*** Opening SUPPLIED DATA ***
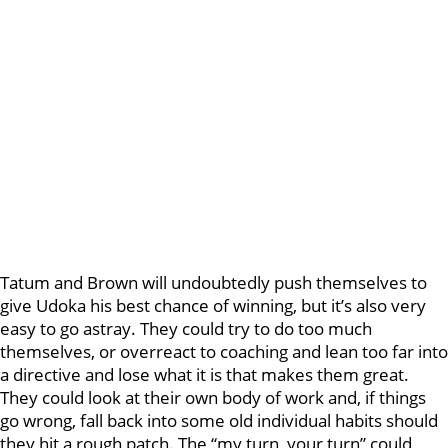
Tatum and Brown will undoubtedly push themselves to
give Udoka his best chance of winning, but it’s also very
easy to go astray. They could try to do too much
themselves, or overreact to coaching and lean too far into
a directive and lose what it is that makes them great.
They could look at their own body of work and, if things
go wrong, fall back into some old individual habits should
they hit a rough patch. The “my turn, your turn” could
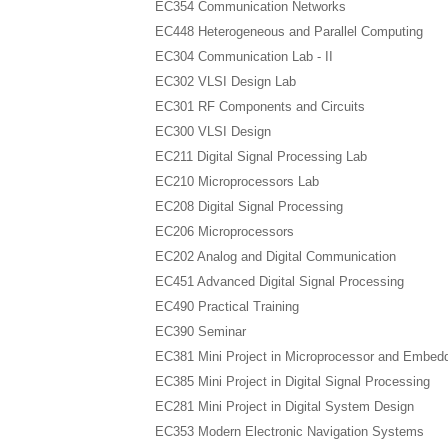
EC354 Communication Networks
EC448 Heterogeneous and Parallel Computing
EC304 Communication Lab - II
EC302 VLSI Design Lab
EC301 RF Components and Circuits
EC300 VLSI Design
EC211 Digital Signal Processing Lab
EC210 Microprocessors Lab
EC208 Digital Signal Processing
EC206 Microprocessors
EC202 Analog and Digital Communication
EC451 Advanced Digital Signal Processing
EC490 Practical Training
EC390 Seminar
EC381 Mini Project in Microprocessor and Embe
EC385 Mini Project in Digital Signal Processing
EC281 Mini Project in Digital System Design
EC353 Modern Electronic Navigation Systems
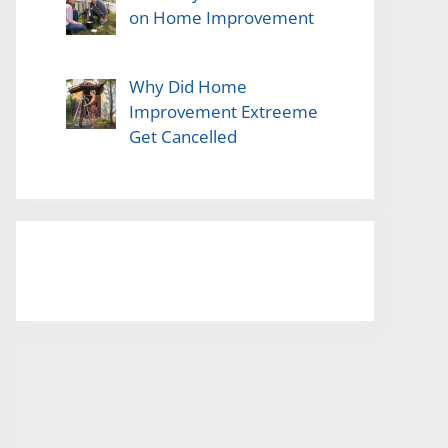
on Home Improvement
Why Did Home
Improvement Extreeme
Get Cancelled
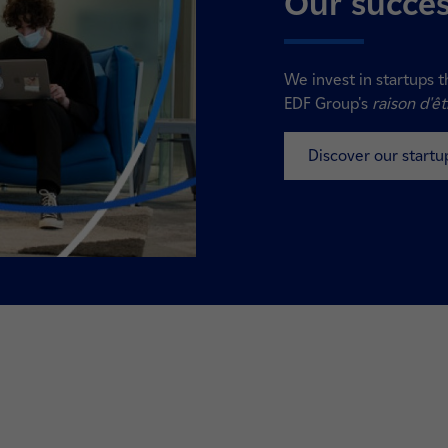
Our succes
We invest in startups t
EDF Group's
raison d'êt
Discover our startu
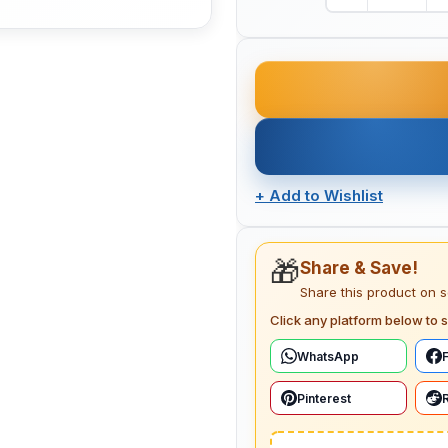
+
Add to Wishlist
🎁
Share & Save!
Share this product on 
Click any platform below to s
WhatsApp
Pinterest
*** Closing SUPPLIED DATA ***
== PROBLEM ==
Please reproduce the lines exactly from the one containing "raison d'êt" through the last line of the data above, and keep the pictures out.

== RESULT OF THE TASK ==
raison d'êt
Discover our startu
+
Add to Wishlist
🎁
Share & Save!
Share this product on 
Click any platform below to s
WhatsApp
Pinterest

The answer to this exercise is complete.